There are loads of blog posts on the essentials of a scene, but one I've found useful (and the checklist that the author has produced to go with it) is this one: https://jamigold.com/2012/06/how-to-make-the-most-of-a-scene/

There are downloads available of the checklist, and also an Excel spreadsheet for tracking scenes, here: https://jamigold.com/2012/07/blogiversary-winners-a-gift-for-all/

What I like about this is the simplicity, which gives me a better focus. In essence you need at least one of X and two of Y and if you can add in some from Z, even better!

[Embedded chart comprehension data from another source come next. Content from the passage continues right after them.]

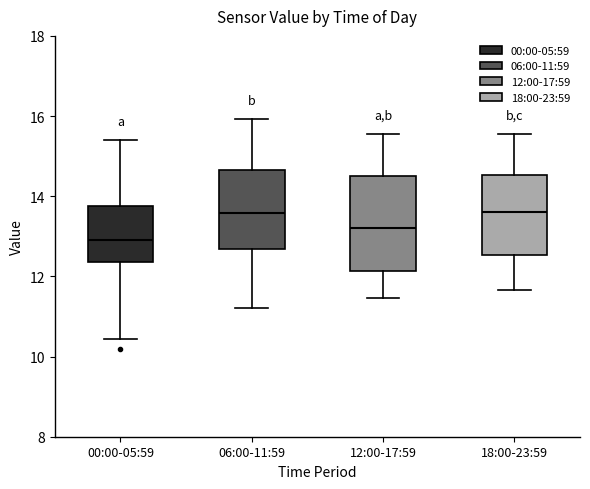

Where does the upper whisker of the box for 12:00-17:59 end on the y-axis? The values are not printed on the chart, so give them approximately, as read against the axis.

15.6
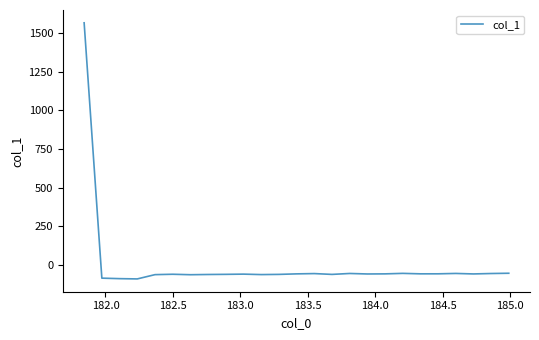

What is the smallest value displayed?

-89.7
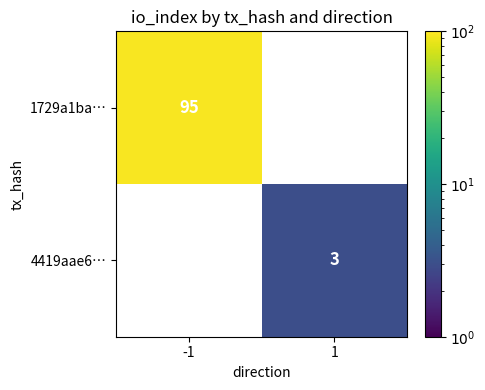

True or false: 1729a1ba… has a value of 95 at -1.

True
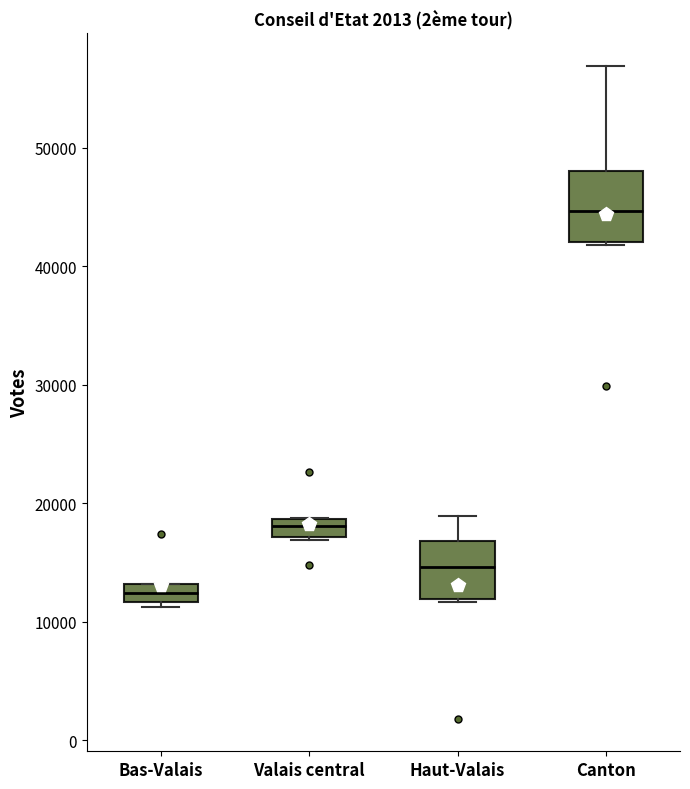

Reading left to right, read every box against the y-axis: the position of its median line, the range the box covers, and the ends of its whiskers. The values are not printed on the chart, so give them approximately, as read against the axis.

Bas-Valais: median 12000 (inside the box), box 12000 to 13000, whiskers 11000 to 13000
Valais central: median 18000, box 17000 to 19000, whiskers 17000 to 19000
Haut-Valais: median 15000, box 12000 to 17000, whiskers 12000 to 19000
Canton: median 45000, box 42000 to 48000, whiskers 42000 to 57000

So, a scene must include at least one of the following:
  • A plot point
  • A character's goal
  • Action to increase the tension
  • Action to advance the plot

It should also include at least two of the following:
  • Character development
  • A cause of character conflict
  • An effect of character conflict
  • How stakes are raised
  • A reinforcement of the stakes
  • Character motivation

And if possible, one or more from this list:
  • Character backstory
  • World building
  • The story's mood or tone
  • The story's theme
  • Foreshadowing

Cropped version of the checklist
I have these checklists on an index card and when I'm planning out a scene, I refer to it all the time. I usually write the lists out in my notebook and put ticks in the boxes as I'm thinking about the scene. If I'm short on ticks, I need to think about how to strengthen the scene so that more check boxes are covered (without just randomly adding in things of course!).

The Excel spreadsheet is great too, especially for when I'm looking at the first draft. I can see at a glance whether I've had a whole section in which all scenes have been plot-pushers with little character development or motivation.

But... surely I'm not alone in having what feel like amazing scenes in my head, but which would struggle to get many ticks in the boxes. Scenes where although there are fab interactions between the characters, it's not pushing the story forwards and there isn't much action. Or at least not much relating to the plot. Sometimes they are of a blazing row between two characters; sometimes it's a small domestic detail that would seem unnecessary to a scene, but which I can see so clearly, I need to describe it. Sometimes the scene is advancing the plot, but in completely the wrong direction! What to do about any of them? Because for me, once they get stuck in my head, the only way of getting them out of my head is to write them.

Well, I give in, and I write them. I have a separate section in Scrivener where I keep them - a folder called 'holding pen' where each of these 'interesting (to me) but not part of the plot' scenes can get written out in their own document. If books were like DVDs, the holding pen would be like the 'extras' features you get of the deleted scenes from the film/programme!

Some (most) of these scenes never make it out of the holding pen. Some of them have bits stolen from them and incorporated into other scenes. Some of them get changed and beefed up so that they do actually make it into the main manuscript. By using the checklist, I can clearly see if they have enough merit to escape the pen or not.

So, that's how I try and ensure that scenes are in the manuscript for a good reason, but still get the other scenes out of my head to free up my brain. What does anyone else do?